Contrariamente a quanto sosteneva nel 1975 il Rapporto alla Commissione Trilaterale che abbiamo citato prima, secondo il quale la crescita della partecipazione avrebbe condotto ad una crisi della democrazia, il “malessere democratico” è scaturito in questi anni proprio dallo scollamento fra cittadini ed élite. Abituate a rimuovere il conflitto, a considerare secondario il consenso popolare riguardo alle decisioni politiche, le élite hanno a lungo etichettato i cittadini delusi in modo sprezzante: emotivi (come se le emozioni non avessero sempre un peso determinante nelle relazioni politiche e sociali), incompetenti, vittime di fake news. È una strada che impedisce un’adeguata comprensione dei cambiamenti che attraversano le nostre società e non consente di ricostruire legami di fiducia, come hanno sperimentato molti membri delle élite partitiche tradizionali che hanno provato a percorrerla. Sono possibili altre strade? Negli ultimi anni, alcuni partiti definiti “neopopulisti” hanno trovato nuovi canali di collegamento con la “gente” e lo hanno fatto seguendo strade a volte differenti: alcune formazioni “esclusive” hanno tematizzato la risposta nazionalista alla globalizzazione; altre, “inclusive”, hanno tematizzato soprattutto la critica alla disuguaglianza che caratterizza le nostre società per responsabilità delle scelte prese dalle élite (che non sono solo la classe politica, ovviamente, bensì anche le élite economiche e intellettuali, spesso abili a scaricare sulla classe politica ogni responsabilità). Sono attori nuovi (o rinnovati) che, in modi diversi, cercano di dare forma ai conflitti che emergono nella contemporaneità.

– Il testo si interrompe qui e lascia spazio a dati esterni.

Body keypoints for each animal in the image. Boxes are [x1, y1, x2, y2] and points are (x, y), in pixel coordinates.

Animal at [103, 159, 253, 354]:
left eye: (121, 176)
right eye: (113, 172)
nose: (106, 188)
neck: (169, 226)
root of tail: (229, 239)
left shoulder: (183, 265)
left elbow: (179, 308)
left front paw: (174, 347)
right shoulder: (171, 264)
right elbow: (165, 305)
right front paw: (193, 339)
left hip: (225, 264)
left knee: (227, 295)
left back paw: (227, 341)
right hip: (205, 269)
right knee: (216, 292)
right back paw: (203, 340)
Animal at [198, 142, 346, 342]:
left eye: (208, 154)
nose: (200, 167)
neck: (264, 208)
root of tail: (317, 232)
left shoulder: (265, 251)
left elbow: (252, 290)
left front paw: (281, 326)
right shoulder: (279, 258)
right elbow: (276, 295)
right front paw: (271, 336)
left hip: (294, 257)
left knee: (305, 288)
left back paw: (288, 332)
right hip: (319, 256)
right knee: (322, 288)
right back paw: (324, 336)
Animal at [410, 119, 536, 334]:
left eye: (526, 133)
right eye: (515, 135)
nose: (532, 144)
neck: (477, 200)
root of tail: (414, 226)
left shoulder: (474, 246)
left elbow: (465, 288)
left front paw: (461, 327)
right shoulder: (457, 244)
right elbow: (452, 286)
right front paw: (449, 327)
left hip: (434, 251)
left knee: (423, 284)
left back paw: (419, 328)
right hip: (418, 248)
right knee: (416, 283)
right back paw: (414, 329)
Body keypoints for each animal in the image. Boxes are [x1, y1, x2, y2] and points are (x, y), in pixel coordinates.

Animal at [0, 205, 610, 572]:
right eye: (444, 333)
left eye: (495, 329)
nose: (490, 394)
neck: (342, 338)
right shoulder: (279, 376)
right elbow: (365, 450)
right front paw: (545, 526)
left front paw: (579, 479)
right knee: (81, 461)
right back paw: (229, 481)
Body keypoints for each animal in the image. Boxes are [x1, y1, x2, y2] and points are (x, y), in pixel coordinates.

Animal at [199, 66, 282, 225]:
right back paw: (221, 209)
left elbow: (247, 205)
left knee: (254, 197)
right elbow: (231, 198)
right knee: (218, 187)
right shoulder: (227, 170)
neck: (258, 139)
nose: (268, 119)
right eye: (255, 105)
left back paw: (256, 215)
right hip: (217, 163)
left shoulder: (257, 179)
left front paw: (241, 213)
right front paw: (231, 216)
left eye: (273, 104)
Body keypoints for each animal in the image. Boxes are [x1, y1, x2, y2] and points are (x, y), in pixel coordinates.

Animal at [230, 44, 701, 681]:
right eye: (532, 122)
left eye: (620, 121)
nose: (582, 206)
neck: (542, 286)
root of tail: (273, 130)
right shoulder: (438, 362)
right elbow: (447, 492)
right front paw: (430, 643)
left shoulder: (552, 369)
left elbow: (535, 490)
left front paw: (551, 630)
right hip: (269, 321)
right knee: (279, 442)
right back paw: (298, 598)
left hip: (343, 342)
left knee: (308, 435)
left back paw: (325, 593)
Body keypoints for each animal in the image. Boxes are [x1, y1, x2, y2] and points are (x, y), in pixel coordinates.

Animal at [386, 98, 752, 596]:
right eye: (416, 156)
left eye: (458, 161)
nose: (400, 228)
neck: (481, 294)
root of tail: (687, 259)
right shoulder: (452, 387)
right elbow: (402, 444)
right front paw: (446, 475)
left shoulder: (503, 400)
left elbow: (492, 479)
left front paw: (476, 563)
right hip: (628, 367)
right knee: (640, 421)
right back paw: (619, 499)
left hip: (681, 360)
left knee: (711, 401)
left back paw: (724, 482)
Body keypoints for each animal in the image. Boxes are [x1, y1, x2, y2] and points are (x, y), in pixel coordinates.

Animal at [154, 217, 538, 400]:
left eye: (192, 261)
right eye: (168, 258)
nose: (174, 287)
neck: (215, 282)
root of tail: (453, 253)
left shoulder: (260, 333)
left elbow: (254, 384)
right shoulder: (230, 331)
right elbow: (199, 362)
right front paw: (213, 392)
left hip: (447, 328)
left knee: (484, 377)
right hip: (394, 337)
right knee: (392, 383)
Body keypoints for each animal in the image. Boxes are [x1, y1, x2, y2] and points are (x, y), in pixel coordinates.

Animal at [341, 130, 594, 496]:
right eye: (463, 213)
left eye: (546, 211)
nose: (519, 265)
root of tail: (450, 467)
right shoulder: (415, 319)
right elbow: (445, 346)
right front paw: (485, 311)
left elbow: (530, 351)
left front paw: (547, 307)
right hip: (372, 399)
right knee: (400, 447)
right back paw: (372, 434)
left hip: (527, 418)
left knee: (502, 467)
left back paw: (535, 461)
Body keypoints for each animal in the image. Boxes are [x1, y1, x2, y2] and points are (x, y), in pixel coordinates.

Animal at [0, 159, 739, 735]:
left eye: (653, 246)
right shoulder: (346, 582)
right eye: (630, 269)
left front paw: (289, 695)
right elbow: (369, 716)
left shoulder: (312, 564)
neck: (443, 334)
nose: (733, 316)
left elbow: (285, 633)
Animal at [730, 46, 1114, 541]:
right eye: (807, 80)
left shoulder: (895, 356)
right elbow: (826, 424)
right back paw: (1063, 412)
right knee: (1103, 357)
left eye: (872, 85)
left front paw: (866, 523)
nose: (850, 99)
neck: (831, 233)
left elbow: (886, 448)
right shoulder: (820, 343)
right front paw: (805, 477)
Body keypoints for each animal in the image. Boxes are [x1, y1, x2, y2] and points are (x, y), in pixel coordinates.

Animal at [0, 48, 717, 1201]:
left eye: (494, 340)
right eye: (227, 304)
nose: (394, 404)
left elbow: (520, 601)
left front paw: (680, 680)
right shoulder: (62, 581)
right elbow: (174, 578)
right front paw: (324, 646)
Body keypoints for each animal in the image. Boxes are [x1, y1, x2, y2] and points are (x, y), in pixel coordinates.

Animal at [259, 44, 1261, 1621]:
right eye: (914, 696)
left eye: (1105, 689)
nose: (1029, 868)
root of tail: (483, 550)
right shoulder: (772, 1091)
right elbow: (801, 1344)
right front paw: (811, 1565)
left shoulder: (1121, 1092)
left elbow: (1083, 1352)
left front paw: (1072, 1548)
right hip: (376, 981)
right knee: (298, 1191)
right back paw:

Baricco invita a diffidare della riduzione della complessità che spesso accompagna la critica alle élite. Ha ragione: la complessità è ineludibile. Mazzuccato, nella sua chiusura, ha rivolto l’attenzione verso quella complessità che esiste nella società e che spesso resta attutita nelle rappresentazioni prevalenti. Si tratta dei movimenti, dei cittadini attivi impegnati per la salvaguardia e il buon funzionamento delle istituzioni collettive, per un utilizzo virtuoso dei dati: “bisogna guardare queste nuove forme di relazione, capirle e moltiplicarle”. Ne conveniamo. E pensiamo che questa sia una grande sfida per il futuro: servono attori che siano in grado di comprendere e gestire la complessità, recuperando un rapporto profondo con le cittadine e i cittadini, con le loro necessità e i loro desideri.